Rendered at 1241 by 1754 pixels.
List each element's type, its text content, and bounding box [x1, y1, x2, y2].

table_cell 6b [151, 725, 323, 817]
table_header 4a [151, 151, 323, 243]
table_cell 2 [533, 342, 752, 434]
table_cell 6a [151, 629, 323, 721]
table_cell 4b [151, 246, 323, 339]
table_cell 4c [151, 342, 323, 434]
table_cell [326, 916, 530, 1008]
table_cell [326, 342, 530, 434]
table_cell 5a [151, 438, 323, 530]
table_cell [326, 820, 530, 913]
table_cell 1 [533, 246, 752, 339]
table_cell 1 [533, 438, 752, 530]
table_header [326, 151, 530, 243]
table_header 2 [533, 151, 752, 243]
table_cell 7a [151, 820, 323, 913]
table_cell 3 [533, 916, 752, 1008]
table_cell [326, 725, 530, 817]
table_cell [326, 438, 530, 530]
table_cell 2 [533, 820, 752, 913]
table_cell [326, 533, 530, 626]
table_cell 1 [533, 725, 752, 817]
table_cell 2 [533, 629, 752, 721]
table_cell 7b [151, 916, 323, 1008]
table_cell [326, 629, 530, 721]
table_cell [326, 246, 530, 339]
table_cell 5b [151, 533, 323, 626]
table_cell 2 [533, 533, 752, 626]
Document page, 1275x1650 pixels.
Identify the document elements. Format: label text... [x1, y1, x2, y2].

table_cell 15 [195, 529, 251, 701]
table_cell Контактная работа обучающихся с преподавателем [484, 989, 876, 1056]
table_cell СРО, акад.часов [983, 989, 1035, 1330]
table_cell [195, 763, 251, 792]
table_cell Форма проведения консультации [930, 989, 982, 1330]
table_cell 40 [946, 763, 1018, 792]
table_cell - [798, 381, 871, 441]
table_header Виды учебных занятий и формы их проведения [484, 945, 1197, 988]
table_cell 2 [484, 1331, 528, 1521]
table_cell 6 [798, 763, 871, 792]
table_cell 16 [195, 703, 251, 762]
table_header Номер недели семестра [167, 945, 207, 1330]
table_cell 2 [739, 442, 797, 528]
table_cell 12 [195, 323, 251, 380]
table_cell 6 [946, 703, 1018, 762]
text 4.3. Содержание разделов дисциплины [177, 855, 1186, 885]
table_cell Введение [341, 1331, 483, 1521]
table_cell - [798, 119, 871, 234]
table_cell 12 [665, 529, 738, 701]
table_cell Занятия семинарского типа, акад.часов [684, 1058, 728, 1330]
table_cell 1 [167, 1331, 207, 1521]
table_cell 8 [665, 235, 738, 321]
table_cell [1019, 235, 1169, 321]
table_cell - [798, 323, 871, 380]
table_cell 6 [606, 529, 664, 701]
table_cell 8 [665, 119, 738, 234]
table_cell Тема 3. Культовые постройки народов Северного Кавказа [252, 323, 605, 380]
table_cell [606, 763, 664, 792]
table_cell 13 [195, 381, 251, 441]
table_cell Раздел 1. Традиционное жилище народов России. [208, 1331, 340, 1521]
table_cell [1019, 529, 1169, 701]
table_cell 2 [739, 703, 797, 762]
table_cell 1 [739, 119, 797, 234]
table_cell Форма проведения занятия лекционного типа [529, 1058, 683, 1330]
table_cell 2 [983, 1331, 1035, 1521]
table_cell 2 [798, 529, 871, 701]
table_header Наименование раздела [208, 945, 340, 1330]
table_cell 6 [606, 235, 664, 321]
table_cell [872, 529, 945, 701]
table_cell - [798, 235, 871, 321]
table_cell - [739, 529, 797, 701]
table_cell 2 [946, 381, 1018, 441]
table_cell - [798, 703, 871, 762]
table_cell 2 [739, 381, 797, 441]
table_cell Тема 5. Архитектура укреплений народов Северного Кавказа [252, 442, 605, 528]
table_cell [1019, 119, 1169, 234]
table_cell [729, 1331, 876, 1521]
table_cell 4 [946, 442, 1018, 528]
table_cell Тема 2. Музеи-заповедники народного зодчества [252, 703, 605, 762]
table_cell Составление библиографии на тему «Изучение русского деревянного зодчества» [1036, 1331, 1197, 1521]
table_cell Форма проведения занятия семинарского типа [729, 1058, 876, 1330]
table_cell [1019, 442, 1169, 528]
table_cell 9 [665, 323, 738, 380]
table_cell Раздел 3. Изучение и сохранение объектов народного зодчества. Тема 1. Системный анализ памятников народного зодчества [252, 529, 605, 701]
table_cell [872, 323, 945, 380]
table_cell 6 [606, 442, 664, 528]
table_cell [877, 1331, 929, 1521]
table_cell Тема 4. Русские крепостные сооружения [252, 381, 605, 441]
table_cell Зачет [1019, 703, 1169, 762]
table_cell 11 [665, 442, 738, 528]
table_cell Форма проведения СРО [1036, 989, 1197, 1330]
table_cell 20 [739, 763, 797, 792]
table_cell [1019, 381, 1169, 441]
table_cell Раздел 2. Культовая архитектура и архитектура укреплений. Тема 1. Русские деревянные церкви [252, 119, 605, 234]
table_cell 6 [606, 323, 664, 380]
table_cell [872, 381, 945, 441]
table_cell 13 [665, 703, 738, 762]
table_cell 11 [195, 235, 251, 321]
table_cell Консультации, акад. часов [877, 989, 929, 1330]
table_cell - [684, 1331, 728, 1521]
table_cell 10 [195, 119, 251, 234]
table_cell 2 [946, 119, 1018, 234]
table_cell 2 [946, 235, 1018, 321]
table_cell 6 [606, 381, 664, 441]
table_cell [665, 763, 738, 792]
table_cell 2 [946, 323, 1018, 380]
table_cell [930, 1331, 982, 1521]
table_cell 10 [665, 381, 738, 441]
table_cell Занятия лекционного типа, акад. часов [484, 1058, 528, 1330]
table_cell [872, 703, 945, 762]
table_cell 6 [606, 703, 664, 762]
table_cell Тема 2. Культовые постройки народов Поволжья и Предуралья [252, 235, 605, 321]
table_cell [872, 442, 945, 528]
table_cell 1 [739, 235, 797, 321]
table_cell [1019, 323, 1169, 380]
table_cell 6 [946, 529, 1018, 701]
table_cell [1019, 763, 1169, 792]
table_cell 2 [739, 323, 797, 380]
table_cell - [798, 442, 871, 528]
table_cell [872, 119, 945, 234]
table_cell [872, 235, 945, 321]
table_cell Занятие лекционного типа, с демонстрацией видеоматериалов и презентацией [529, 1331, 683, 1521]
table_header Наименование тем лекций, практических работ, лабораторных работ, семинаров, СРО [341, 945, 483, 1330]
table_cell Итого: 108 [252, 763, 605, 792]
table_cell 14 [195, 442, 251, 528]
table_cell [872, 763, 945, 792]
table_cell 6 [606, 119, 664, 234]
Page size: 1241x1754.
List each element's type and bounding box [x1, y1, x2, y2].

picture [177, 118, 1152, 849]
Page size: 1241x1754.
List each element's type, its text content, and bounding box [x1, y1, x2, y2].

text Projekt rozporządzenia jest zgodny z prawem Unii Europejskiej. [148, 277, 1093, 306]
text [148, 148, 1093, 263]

Your task
In the entries above, tally the lines that include the string "постройки". Give the figure only.

Worked solution
2